■ **Given data**:

################

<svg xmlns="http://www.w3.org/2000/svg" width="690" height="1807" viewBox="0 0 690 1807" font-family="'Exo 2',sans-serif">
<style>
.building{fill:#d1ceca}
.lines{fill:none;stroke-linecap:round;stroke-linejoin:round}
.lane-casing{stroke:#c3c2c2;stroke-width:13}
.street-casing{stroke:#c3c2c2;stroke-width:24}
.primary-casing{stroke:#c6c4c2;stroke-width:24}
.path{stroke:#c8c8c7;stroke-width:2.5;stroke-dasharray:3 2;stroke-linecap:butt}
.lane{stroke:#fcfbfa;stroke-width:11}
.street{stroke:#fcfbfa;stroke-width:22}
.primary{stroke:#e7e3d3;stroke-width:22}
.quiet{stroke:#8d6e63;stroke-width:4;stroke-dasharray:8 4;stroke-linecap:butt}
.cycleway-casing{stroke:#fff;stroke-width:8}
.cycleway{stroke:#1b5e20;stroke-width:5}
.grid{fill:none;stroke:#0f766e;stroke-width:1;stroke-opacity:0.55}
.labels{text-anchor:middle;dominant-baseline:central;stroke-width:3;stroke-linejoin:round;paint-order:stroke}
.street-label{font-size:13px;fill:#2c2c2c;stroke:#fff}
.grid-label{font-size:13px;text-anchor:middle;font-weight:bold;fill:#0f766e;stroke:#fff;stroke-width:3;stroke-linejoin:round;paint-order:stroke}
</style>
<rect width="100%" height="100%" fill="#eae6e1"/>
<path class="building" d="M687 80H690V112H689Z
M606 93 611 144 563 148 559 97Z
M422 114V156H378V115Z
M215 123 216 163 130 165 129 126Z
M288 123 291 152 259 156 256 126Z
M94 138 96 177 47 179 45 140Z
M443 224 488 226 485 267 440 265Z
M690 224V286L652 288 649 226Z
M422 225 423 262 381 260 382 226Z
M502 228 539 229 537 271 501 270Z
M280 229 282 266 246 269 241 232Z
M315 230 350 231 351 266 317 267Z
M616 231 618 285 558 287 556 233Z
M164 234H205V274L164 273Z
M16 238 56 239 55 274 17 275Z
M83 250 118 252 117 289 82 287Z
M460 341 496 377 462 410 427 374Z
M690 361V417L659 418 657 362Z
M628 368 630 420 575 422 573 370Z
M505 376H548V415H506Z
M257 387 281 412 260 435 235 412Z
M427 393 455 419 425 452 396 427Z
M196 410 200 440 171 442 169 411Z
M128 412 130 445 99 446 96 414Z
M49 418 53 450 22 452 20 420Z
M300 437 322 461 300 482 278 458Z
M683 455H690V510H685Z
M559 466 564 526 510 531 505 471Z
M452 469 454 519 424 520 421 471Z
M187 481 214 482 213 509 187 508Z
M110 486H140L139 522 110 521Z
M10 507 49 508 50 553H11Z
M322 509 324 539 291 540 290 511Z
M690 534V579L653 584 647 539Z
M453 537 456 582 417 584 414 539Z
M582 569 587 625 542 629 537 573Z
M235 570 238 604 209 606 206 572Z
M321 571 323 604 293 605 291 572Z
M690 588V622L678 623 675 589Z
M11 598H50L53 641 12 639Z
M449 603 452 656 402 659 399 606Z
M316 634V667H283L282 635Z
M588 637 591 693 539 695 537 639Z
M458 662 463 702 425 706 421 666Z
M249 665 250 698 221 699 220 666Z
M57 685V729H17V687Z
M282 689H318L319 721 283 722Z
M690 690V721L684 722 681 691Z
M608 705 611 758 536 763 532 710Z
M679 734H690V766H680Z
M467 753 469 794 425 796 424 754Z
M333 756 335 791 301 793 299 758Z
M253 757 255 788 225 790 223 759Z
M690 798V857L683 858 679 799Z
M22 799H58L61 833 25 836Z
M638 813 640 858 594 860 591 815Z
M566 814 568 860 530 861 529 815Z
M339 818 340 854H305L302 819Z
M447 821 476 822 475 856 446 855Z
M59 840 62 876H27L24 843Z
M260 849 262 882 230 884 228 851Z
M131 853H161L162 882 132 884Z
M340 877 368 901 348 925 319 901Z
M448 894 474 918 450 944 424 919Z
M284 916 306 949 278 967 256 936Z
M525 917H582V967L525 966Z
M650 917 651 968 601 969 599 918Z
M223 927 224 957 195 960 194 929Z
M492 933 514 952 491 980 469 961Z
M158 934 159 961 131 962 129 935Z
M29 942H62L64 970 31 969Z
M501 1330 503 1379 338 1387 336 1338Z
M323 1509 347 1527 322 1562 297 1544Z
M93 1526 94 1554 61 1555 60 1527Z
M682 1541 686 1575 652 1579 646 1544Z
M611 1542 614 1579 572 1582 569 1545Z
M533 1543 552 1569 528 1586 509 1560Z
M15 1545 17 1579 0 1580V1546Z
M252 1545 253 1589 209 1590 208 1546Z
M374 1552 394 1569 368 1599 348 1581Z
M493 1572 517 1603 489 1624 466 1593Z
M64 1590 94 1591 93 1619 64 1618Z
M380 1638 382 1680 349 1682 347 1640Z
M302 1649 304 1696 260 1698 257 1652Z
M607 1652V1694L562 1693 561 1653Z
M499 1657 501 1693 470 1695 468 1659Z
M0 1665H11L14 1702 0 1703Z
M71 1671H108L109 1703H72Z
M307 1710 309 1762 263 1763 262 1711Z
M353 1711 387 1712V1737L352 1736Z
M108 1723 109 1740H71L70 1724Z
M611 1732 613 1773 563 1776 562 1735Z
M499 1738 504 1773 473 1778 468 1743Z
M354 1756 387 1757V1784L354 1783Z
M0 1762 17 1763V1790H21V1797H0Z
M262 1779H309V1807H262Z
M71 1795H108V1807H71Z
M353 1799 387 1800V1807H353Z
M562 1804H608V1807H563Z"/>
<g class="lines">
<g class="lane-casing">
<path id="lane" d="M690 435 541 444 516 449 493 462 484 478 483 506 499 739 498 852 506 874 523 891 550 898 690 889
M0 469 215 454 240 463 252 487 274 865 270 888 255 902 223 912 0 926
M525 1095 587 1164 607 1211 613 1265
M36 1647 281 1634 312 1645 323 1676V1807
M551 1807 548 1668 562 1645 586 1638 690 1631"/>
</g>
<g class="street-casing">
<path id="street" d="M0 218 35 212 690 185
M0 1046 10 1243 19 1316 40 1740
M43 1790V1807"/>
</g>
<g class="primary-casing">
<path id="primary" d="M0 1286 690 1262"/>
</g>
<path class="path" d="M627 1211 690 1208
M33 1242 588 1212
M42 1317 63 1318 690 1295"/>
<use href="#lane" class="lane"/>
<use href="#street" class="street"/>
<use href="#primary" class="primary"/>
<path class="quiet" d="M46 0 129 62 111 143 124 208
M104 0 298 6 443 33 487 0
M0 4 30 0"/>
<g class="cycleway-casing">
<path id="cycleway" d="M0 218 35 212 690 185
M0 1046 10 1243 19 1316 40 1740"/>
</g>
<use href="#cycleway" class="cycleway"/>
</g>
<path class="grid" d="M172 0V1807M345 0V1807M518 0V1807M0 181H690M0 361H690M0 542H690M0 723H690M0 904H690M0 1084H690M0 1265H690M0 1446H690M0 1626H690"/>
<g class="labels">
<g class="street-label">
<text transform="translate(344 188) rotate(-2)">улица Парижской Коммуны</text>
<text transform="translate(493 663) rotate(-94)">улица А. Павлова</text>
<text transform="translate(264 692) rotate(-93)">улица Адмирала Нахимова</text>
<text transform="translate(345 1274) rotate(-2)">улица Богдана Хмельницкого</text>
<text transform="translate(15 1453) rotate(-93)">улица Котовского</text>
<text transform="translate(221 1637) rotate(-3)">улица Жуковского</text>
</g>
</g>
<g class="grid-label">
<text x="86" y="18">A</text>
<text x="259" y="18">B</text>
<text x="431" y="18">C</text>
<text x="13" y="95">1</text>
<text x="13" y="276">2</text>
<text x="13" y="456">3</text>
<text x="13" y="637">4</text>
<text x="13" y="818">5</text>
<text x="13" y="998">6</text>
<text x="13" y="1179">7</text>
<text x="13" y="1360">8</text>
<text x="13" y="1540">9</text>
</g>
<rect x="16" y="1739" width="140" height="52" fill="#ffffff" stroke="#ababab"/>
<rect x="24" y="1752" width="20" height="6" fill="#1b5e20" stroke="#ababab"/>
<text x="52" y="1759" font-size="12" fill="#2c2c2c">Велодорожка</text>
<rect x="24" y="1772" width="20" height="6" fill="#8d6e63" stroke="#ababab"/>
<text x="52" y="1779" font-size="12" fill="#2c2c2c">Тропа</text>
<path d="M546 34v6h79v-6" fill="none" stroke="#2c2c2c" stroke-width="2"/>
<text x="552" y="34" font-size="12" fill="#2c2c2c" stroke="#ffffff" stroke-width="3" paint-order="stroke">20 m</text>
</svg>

################

■ **Work request**: Tally every line in the listing above that contains "labels", then state only the total.

■ **Finished task**: 2